Below are records with pictures in them; print them exactly, omitting the pictures.
------ Available data ------
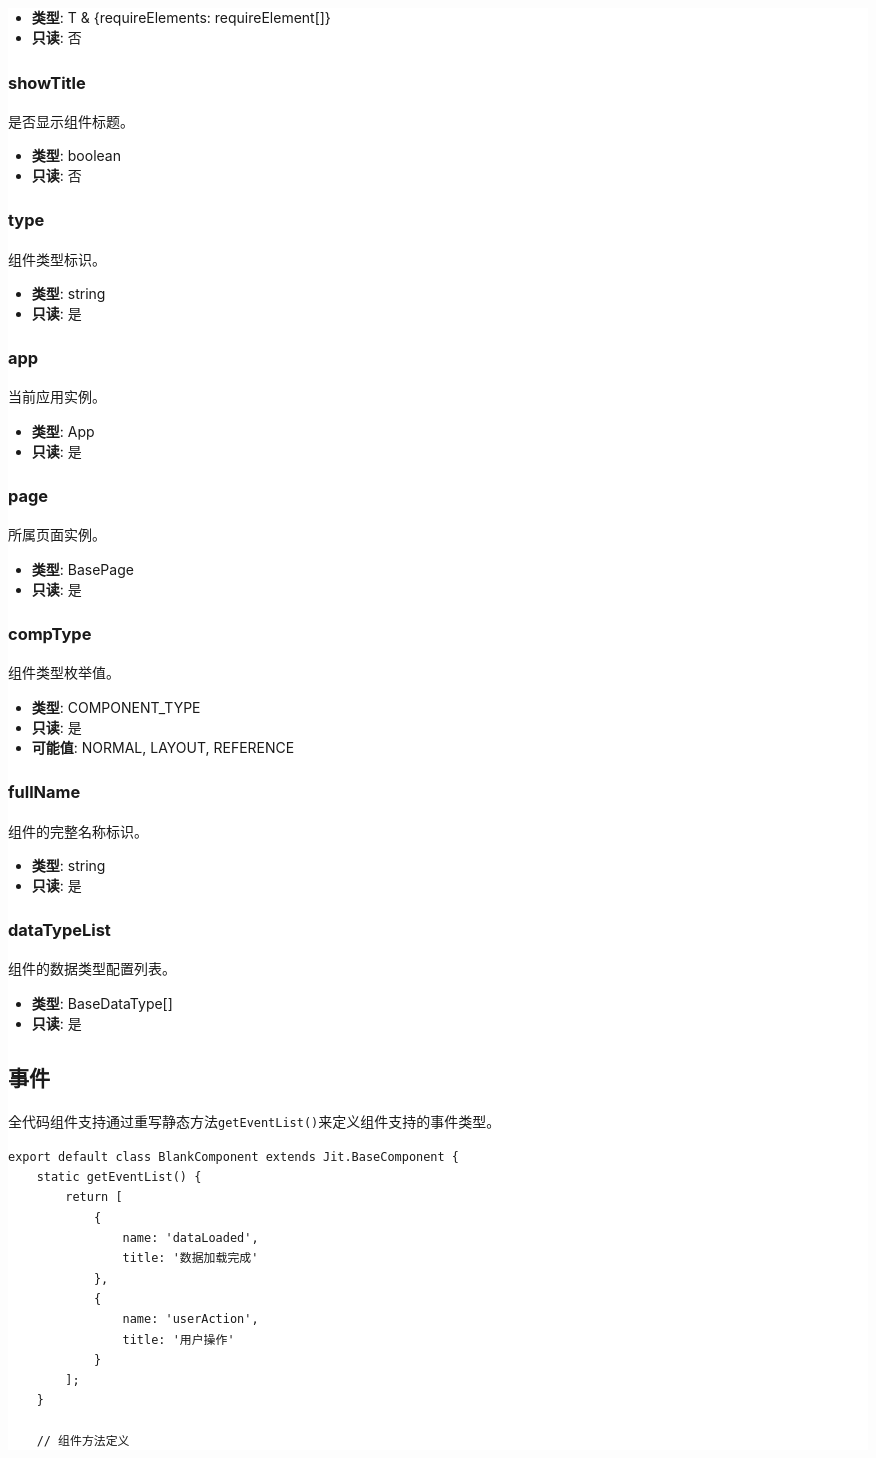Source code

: - **类型**: T & \{requireElements: requireElement[]\}
- **只读**: 否

### showTitle
是否显示组件标题。

- **类型**: boolean
- **只读**: 否

### type
组件类型标识。

- **类型**: string
- **只读**: 是

### app
当前应用实例。

- **类型**: App
- **只读**: 是

### page
所属页面实例。

- **类型**: BasePage
- **只读**: 是

### compType
组件类型枚举值。

- **类型**: COMPONENT_TYPE
- **只读**: 是
- **可能值**: NORMAL, LAYOUT, REFERENCE

### fullName
组件的完整名称标识。

- **类型**: string
- **只读**: 是

### dataTypeList
组件的数据类型配置列表。

- **类型**: BaseDataType[]
- **只读**: 是

## 事件
全代码组件支持通过重写静态方法`getEventList()`来定义组件支持的事件类型。

```tsx title="定义组件事件"
export default class BlankComponent extends Jit.BaseComponent {
    static getEventList() {
        return [
            {
                name: 'dataLoaded',
                title: '数据加载完成'
            },
            {
                name: 'userAction',
                title: '用户操作'
            }
        ];
    }

    // 组件方法定义
```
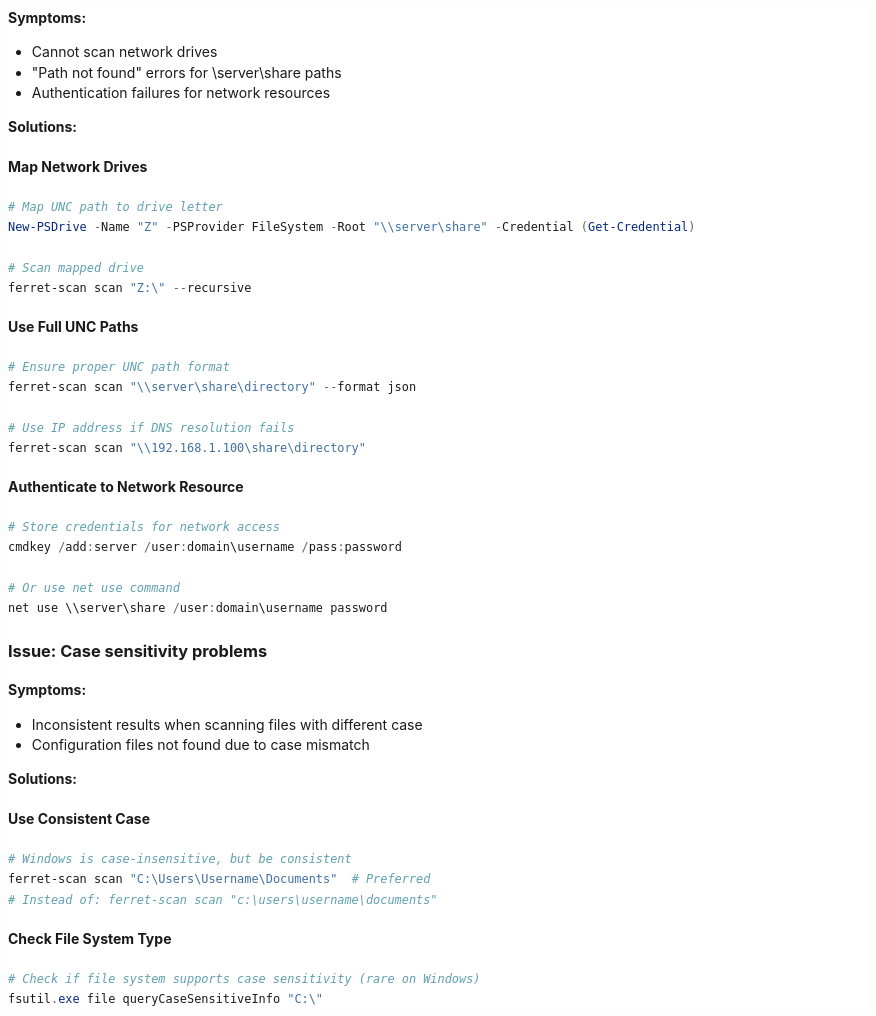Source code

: **Symptoms:**
- Cannot scan network drives
- "Path not found" errors for \\server\share paths
- Authentication failures for network resources

**Solutions:**

#### Map Network Drives
```powershell
# Map UNC path to drive letter
New-PSDrive -Name "Z" -PSProvider FileSystem -Root "\\server\share" -Credential (Get-Credential)

# Scan mapped drive
ferret-scan scan "Z:\" --recursive
```

#### Use Full UNC Paths
```powershell
# Ensure proper UNC path format
ferret-scan scan "\\server\share\directory" --format json

# Use IP address if DNS resolution fails
ferret-scan scan "\\192.168.1.100\share\directory"
```

#### Authenticate to Network Resource
```powershell
# Store credentials for network access
cmdkey /add:server /user:domain\username /pass:password

# Or use net use command
net use \\server\share /user:domain\username password
```

### Issue: Case sensitivity problems

**Symptoms:**
- Inconsistent results when scanning files with different case
- Configuration files not found due to case mismatch

**Solutions:**

#### Use Consistent Case
```powershell
# Windows is case-insensitive, but be consistent
ferret-scan scan "C:\Users\Username\Documents"  # Preferred
# Instead of: ferret-scan scan "c:\users\username\documents"
```

#### Check File System Type
```powershell
# Check if file system supports case sensitivity (rare on Windows)
fsutil.exe file queryCaseSensitiveInfo "C:\"
```
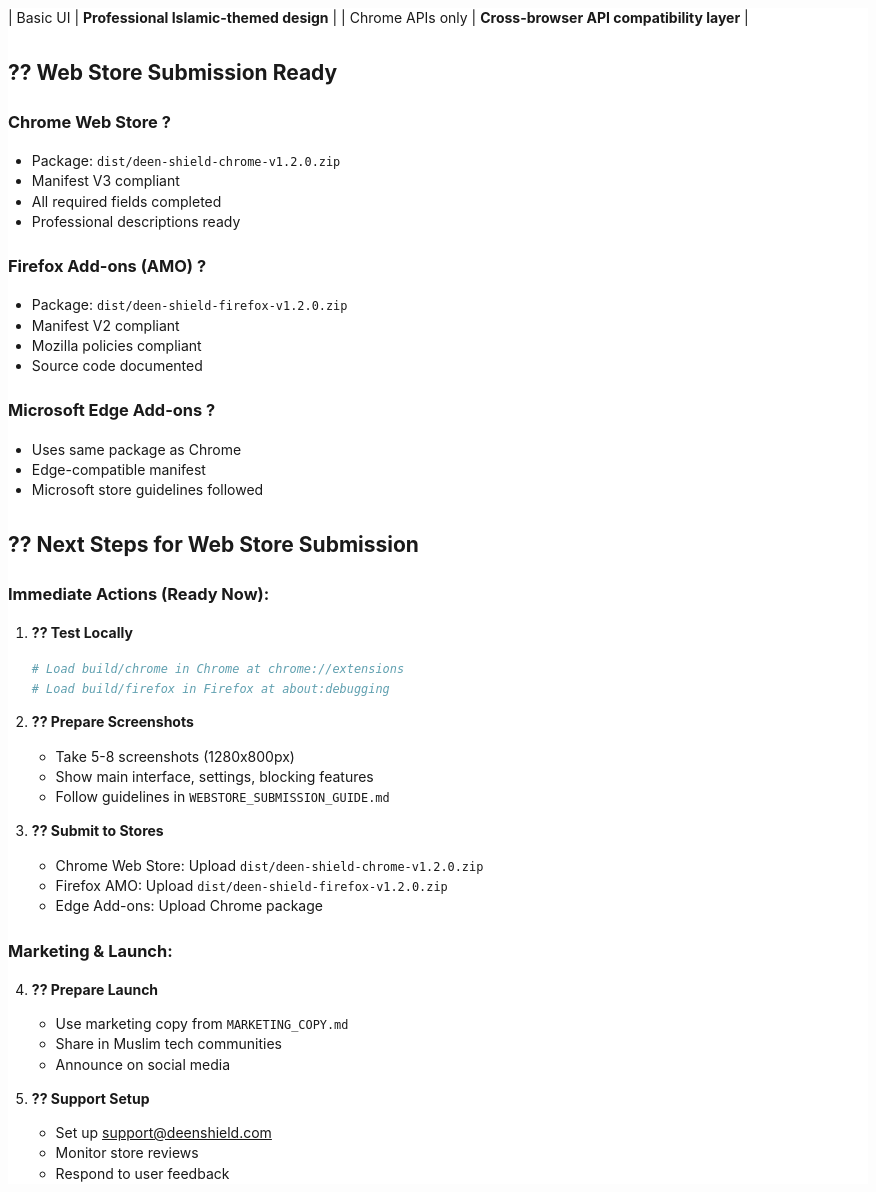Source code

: | Basic UI | **Professional Islamic-themed design** |
| Chrome APIs only | **Cross-browser API compatibility layer** |

## ?? Web Store Submission Ready

### **Chrome Web Store** ?
- Package: `dist/deen-shield-chrome-v1.2.0.zip`
- Manifest V3 compliant
- All required fields completed
- Professional descriptions ready

### **Firefox Add-ons (AMO)** ?
- Package: `dist/deen-shield-firefox-v1.2.0.zip`
- Manifest V2 compliant
- Mozilla policies compliant
- Source code documented

### **Microsoft Edge Add-ons** ?
- Uses same package as Chrome
- Edge-compatible manifest
- Microsoft store guidelines followed

## ?? Next Steps for Web Store Submission

### **Immediate Actions (Ready Now):**

1. **?? Test Locally**
   ```bash
   # Load build/chrome in Chrome at chrome://extensions
   # Load build/firefox in Firefox at about:debugging
   ```

2. **?? Prepare Screenshots**
   - Take 5-8 screenshots (1280x800px)
   - Show main interface, settings, blocking features
   - Follow guidelines in `WEBSTORE_SUBMISSION_GUIDE.md`

3. **?? Submit to Stores**
   - Chrome Web Store: Upload `dist/deen-shield-chrome-v1.2.0.zip`
   - Firefox AMO: Upload `dist/deen-shield-firefox-v1.2.0.zip`
   - Edge Add-ons: Upload Chrome package

### **Marketing & Launch:**

4. **?? Prepare Launch**
   - Use marketing copy from `MARKETING_COPY.md`
   - Share in Muslim tech communities
   - Announce on social media

5. **?? Support Setup**
   - Set up support@deenshield.com
   - Monitor store reviews
   - Respond to user feedback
------
• Output of the task
Source code

: - **类型**: T & \{requireElements: requireElement[]\}
- **只读**: 否

### showTitle
是否显示组件标题。

- **类型**: boolean
- **只读**: 否

### type
组件类型标识。

- **类型**: string
- **只读**: 是

### app
当前应用实例。

- **类型**: App
- **只读**: 是

### page
所属页面实例。

- **类型**: BasePage
- **只读**: 是

### compType
组件类型枚举值。

- **类型**: COMPONENT_TYPE
- **只读**: 是
- **可能值**: NORMAL, LAYOUT, REFERENCE

### fullName
组件的完整名称标识。

- **类型**: string
- **只读**: 是

### dataTypeList
组件的数据类型配置列表。

- **类型**: BaseDataType[]
- **只读**: 是

## 事件
全代码组件支持通过重写静态方法`getEventList()`来定义组件支持的事件类型。

```tsx title="定义组件事件"
export default class BlankComponent extends Jit.BaseComponent {
    static getEventList() {
        return [
            {
                name: 'dataLoaded',
                title: '数据加载完成'
            },
            {
                name: 'userAction',
                title: '用户操作'
            }
        ];
    }

    // 组件方法定义
```
Source code

: **Symptoms:**
- Cannot scan network drives
- "Path not found" errors for \\server\share paths
- Authentication failures for network resources

**Solutions:**

#### Map Network Drives
```powershell
# Map UNC path to drive letter
New-PSDrive -Name "Z" -PSProvider FileSystem -Root "\\server\share" -Credential (Get-Credential)

# Scan mapped drive
ferret-scan scan "Z:\" --recursive
```

#### Use Full UNC Paths
```powershell
# Ensure proper UNC path format
ferret-scan scan "\\server\share\directory" --format json

# Use IP address if DNS resolution fails
ferret-scan scan "\\192.168.1.100\share\directory"
```

#### Authenticate to Network Resource
```powershell
# Store credentials for network access
cmdkey /add:server /user:domain\username /pass:password

# Or use net use command
net use \\server\share /user:domain\username password
```

### Issue: Case sensitivity problems

**Symptoms:**
- Inconsistent results when scanning files with different case
- Configuration files not found due to case mismatch

**Solutions:**

#### Use Consistent Case
```powershell
# Windows is case-insensitive, but be consistent
ferret-scan scan "C:\Users\Username\Documents"  # Preferred
# Instead of: ferret-scan scan "c:\users\username\documents"
```

#### Check File System Type
```powershell
# Check if file system supports case sensitivity (rare on Windows)
fsutil.exe file queryCaseSensitiveInfo "C:\"
```
Source code

: | Basic UI | **Professional Islamic-themed design** |
| Chrome APIs only | **Cross-browser API compatibility layer** |

## ?? Web Store Submission Ready

### **Chrome Web Store** ?
- Package: `dist/deen-shield-chrome-v1.2.0.zip`
- Manifest V3 compliant
- All required fields completed
- Professional descriptions ready

### **Firefox Add-ons (AMO)** ?
- Package: `dist/deen-shield-firefox-v1.2.0.zip`
- Manifest V2 compliant
- Mozilla policies compliant
- Source code documented

### **Microsoft Edge Add-ons** ?
- Uses same package as Chrome
- Edge-compatible manifest
- Microsoft store guidelines followed

## ?? Next Steps for Web Store Submission

### **Immediate Actions (Ready Now):**

1. **?? Test Locally**
   ```bash
   # Load build/chrome in Chrome at chrome://extensions
   # Load build/firefox in Firefox at about:debugging
   ```

2. **?? Prepare Screenshots**
   - Take 5-8 screenshots (1280x800px)
   - Show main interface, settings, blocking features
   - Follow guidelines in `WEBSTORE_SUBMISSION_GUIDE.md`

3. **?? Submit to Stores**
   - Chrome Web Store: Upload `dist/deen-shield-chrome-v1.2.0.zip`
   - Firefox AMO: Upload `dist/deen-shield-firefox-v1.2.0.zip`
   - Edge Add-ons: Upload Chrome package

### **Marketing & Launch:**

4. **?? Prepare Launch**
   - Use marketing copy from `MARKETING_COPY.md`
   - Share in Muslim tech communities
   - Announce on social media

5. **?? Support Setup**
   - Set up support@deenshield.com
   - Monitor store reviews
   - Respond to user feedback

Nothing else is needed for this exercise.